[DOSSIER] Des serious games pour embaucher

Challenges, hackatons, rencontres sportives, escape ou serious games… les entretiens d’embauche passent aussi désormais par le jeu. Pour l’employeur, c’est la possibilité d’en savoir davantage sur la personnalité du candidat, qui de son côté échappe au stress du face-à-face.

Serious game Assesment
© DR

« Parce qu’ils désinhibent ceux qui y jouent, les serious games sont d’excellents outils d’évaluation », assure André Lafenetre, président de la société columérine Falccom, qui commercialise des jeux sérieux de formation ou de recrutement. Il est l’un des concepteurs du serious game Assesment, destiné aux entreprises qui souhaitent embaucher un agent commercial. Ce jeu nécessite deux bonnes heures de concentration pour le candidat, qui, derrière son écran d’ordinateur, échappe à la pression d’un entretien classique.

Pendant la première, il répond à un quizz et passe des tests de connaissances ou de réflexes avec un recruteur en 3D. La suite le plonge dans un univers virtuel où sa mission est de vendre au meilleur prix un produit, qu’il peut choisir, à des clients dont il doit comprendre les besoins : « Le candidat élabore son scénario de vente du début jusqu’à la fin. Pour cela, le logiciel lui offre une infinité de possibilités. Il y a de l’adrénaline, c’est un jeu qui peut être extrêmement addictif ! » En ligne, les employeurs reçoivent l’analyse et le bilan des réponses données et des décisions prises.
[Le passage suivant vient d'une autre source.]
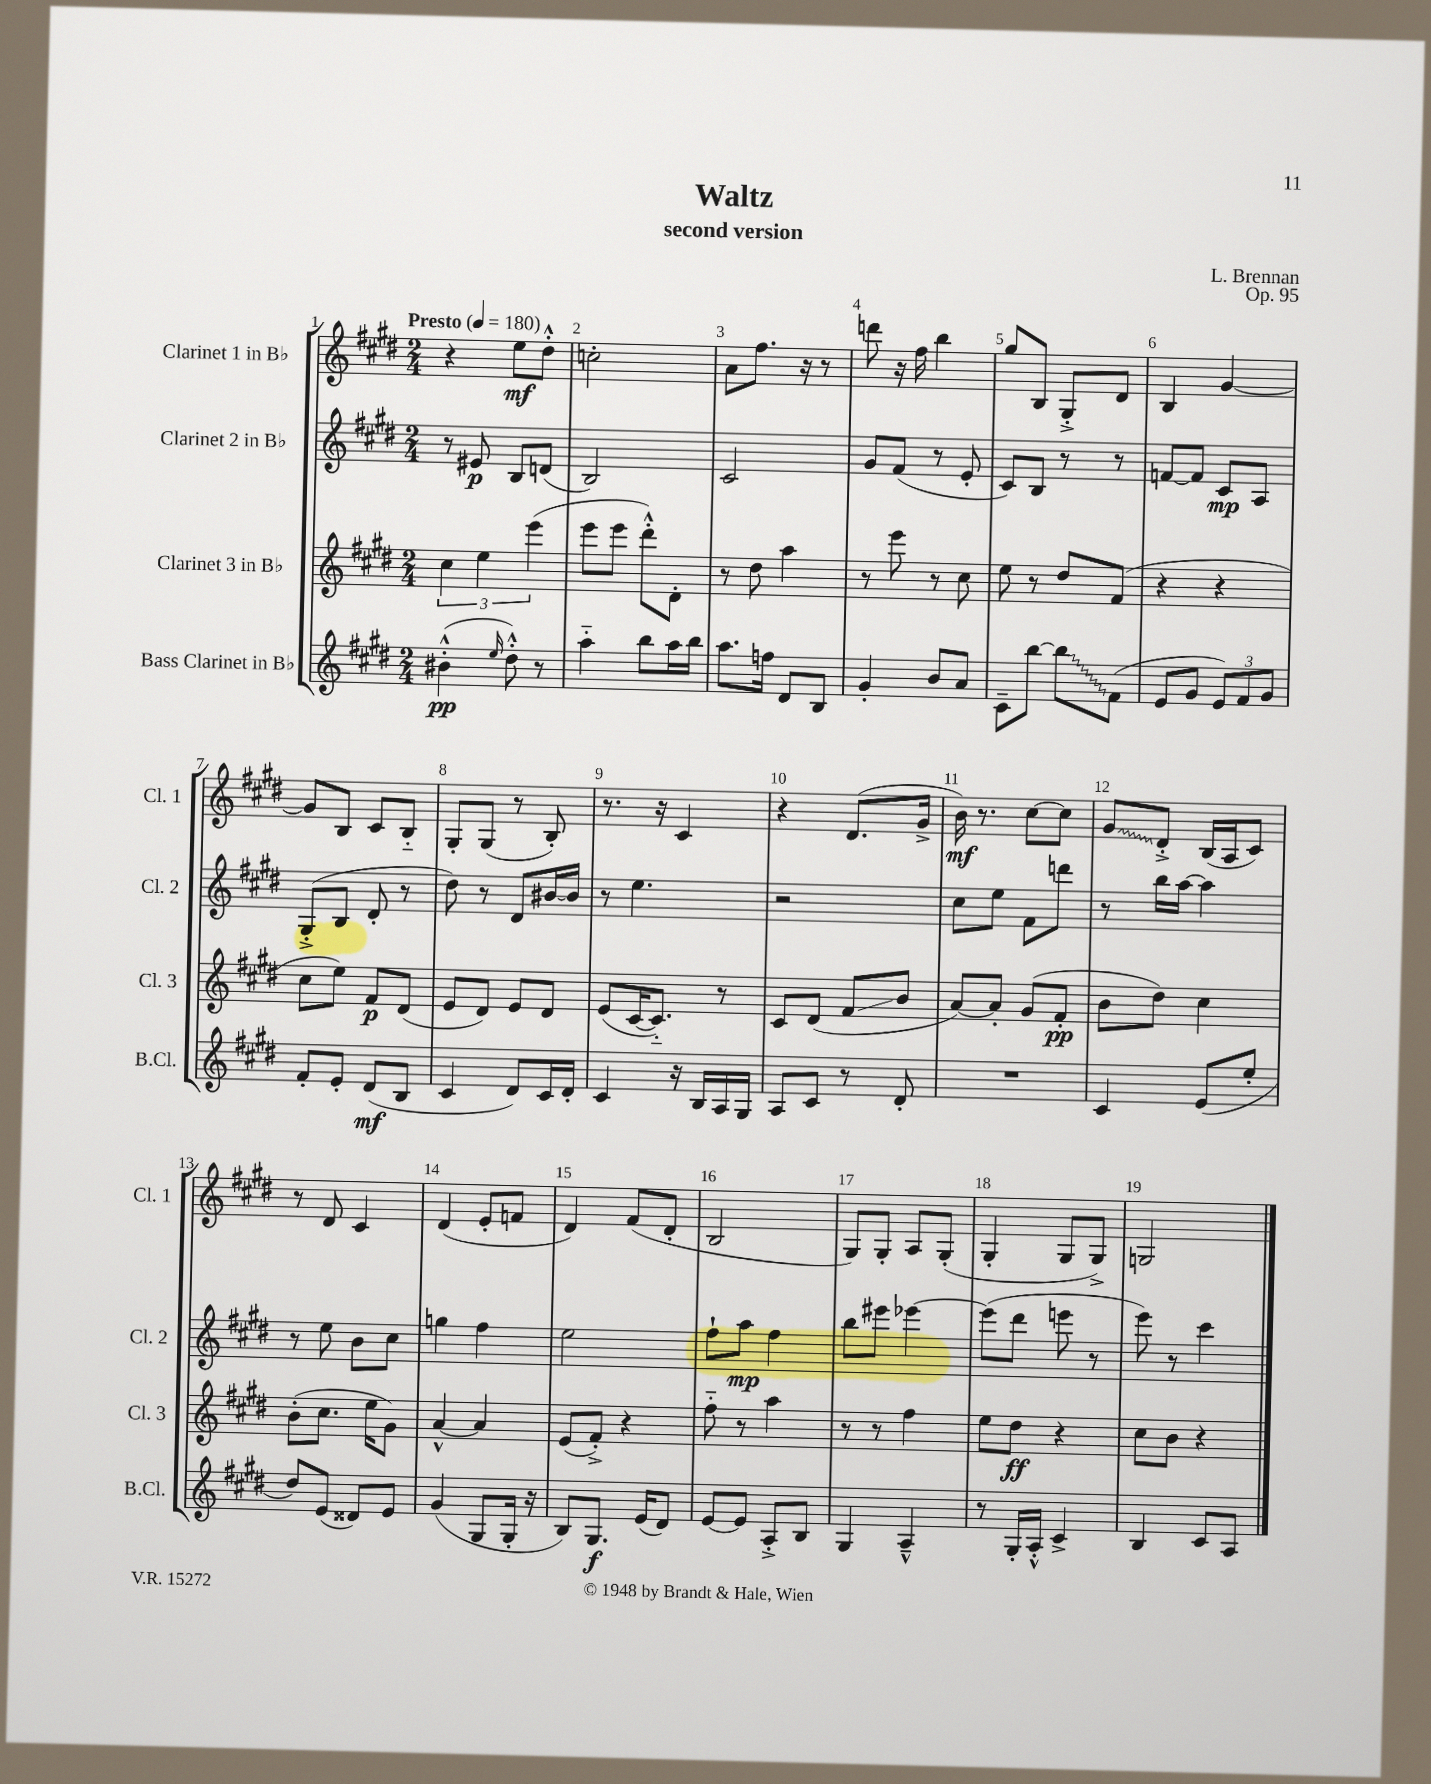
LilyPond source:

\header { title = "Waltz" composer = "L. Brennan" subtitle = "second version" opus = "Op. 95" }
<<
\new StaffGroup <<
\new Staff = "s0" \with { instrumentName = "Clarinet 1 in Bb" shortInstrumentName = "Cl. 1" } {
    \clef treble \key e \major \numericTimeSignature \time 2/4 \tempo "Presto" 4 = 180
    r4 e''8\mf dis''8-.-^ |
    c''2-. |
    a'8 fis''8. r16 r8 |
    d'''8 r16 fis''16 b''4 |
    gis''8 b8 gis8-.-> dis'8 |
    b4 gis'4~ |
    gis'8 b8 cis'8 b8-_ |
    gis8-. gis8( r8 b8-.) |
    r8. r16 cis'4 |
    r4 dis'8.( gis'16-> |
    b'16\mf) r8. cis''8~ cis''8 |
    \once \override Glissando.style = #'zigzag gis'8\glissando dis'8-.-> b16( a16 cis'8) |
    r8 dis'8 cis'4 |
    dis'4( e'8-. f'8 |
    dis'4) fis'8( dis'8-. |
    b2 |
    gis8) gis8-. a8 gis8-.( |
    gis4-. gis8 gis8->) |
    g2 \bar "|." |
}
\new Staff = "s1" \with { instrumentName = "Clarinet 2 in Bb" shortInstrumentName = "Cl. 2" } {
    \clef treble \key e \major \numericTimeSignature \time 2/4
    r8 eis'8\p b8 d'8( |
    b2) |
    cis'2 |
    gis'8 fis'8( r8 e'8-. |
    cis'8) b8 r8 r8 |
    f'8~ f'8 cis'8\mp a8 |
    gis8-.->( b8 dis'8-. r8 |
    dis''8) r8 dis'8 bis'16~ bis'16 |
    r8 e''4. |
    r2 |
    cis''8 e''8 fis'8 d'''8 |
    r8 b''16 a''16~ a''4 |
    r8 e''8 b'8 cis''8 |
    g''4 fis''4 |
    e''2 |
    fis''8-! a''8\mp fis''4 |
    b''8 eis'''8 ees'''4~ |
    ees'''8( dis'''8 e'''8 r8 |
    e'''8) r8 cis'''4 \bar "|." |
}
\new Staff = "s2" \with { instrumentName = "Clarinet 3 in Bb" shortInstrumentName = "Cl. 3" } {
    \clef treble \key e \major \numericTimeSignature \time 2/4
    \tuplet 3/2 { cis''4 e''4 e'''4( } |
    e'''8 e'''8 dis'''8-.-^) dis'8-. |
    r8 dis''8 a''4 |
    r8 e'''8 r8 cis''8 |
    e''8 r8 dis''8 fis'8( |
    r4 r4 |
    cis''8 e''8) fis'8\p dis'8( |
    e'8 dis'8) e'8 dis'8 |
    e'8( cis'16~ cis'8.-_) r8 |
    cis'8 dis'8( fis'8\glissando b'8 |
    a'8~) a'8-. gis'8( fis'8-.\pp |
    b'8 dis''8) cis''4 |
    b'8-.( cis''8. e''16 gis'8) |
    a'4~-^ a'4 |
    e'8( fis'8-.->) r4 |
    fis''8-_ r8 a''4 |
    r8 r8 fis''4 |
    e''8 dis''8\ff r4 |
    cis''8 b'8 r4 \bar "|." |
}
\new Staff = "s3" \with { instrumentName = "Bass Clarinet in Bb" shortInstrumentName = "B.Cl." } {
    \clef treble \key e \major \numericTimeSignature \time 2/4
    bis'4-.-^\pp( \grace { e''16 } dis''8-.-^) r8 |
    a''4-_ b''8 a''16 b''16 |
    a''8. f''16 dis'8 b8 |
    gis'4-. b'8 a'8 |
    cis'8-- b''8~ \once \override Glissando.style = #'zigzag b''8\glissando fis'8( |
    e'8 gis'8 \tuplet 3/2 { e'8) fis'8 gis'8 } |
    fis'8-. e'8-. dis'8\mf( b8 |
    cis'4 dis'8) cis'16 dis'16-. |
    cis'4 r16 b16 a16 gis16 |
    a8 cis'8 r8 dis'8-. |
    R2 |
    cis'4 e'8( e''8-. |
    dis''8) e'8( disis'8) e'8 |
    gis'4( gis8 gis16-. r16 |
    b8) gis8.\f e'16( dis'8) |
    e'8~ e'8 a8-.-> b8 |
    gis4 a4---^ |
    r8 gis16-. a16-.-^ cis'4-> |
    b4 cis'8 a8 \bar "|." |
}
>>
>>
\layout { \context { \Score \override BarNumber.break-visibility = ##(#f #t #t) barNumberVisibility = #all-bar-numbers-visible } }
S’ils sont de plus en plus nombreux à opter pour cette méthode, c’est qu’en plus de rajeunir leur image et d’attirer les candidats, elle leur permet d’éviter des erreurs de recrutement, grâce à une évaluation précise de leur personnalité : « Le jeu ne triche pas. Très vite, les candidats agissent à l’instinct, avec toute leur expérience, à l’image de ce qu’ils sont vraiment. Alors que l’entretien d’embauche classique se concentre sur les connaissances et le savoir-faire, le serious game, lui, permet de se détacher du CV et de mesurer le savoir-être », argumente André Lafenetre. Cette partie du profil est devenue incontournable, comme le confirme la dernière enquête de Pôle Emploi sur les besoins de main-d’œuvre, selon laquelle six entreprises sur dix privilégient désormais le savoir-être aux compétences.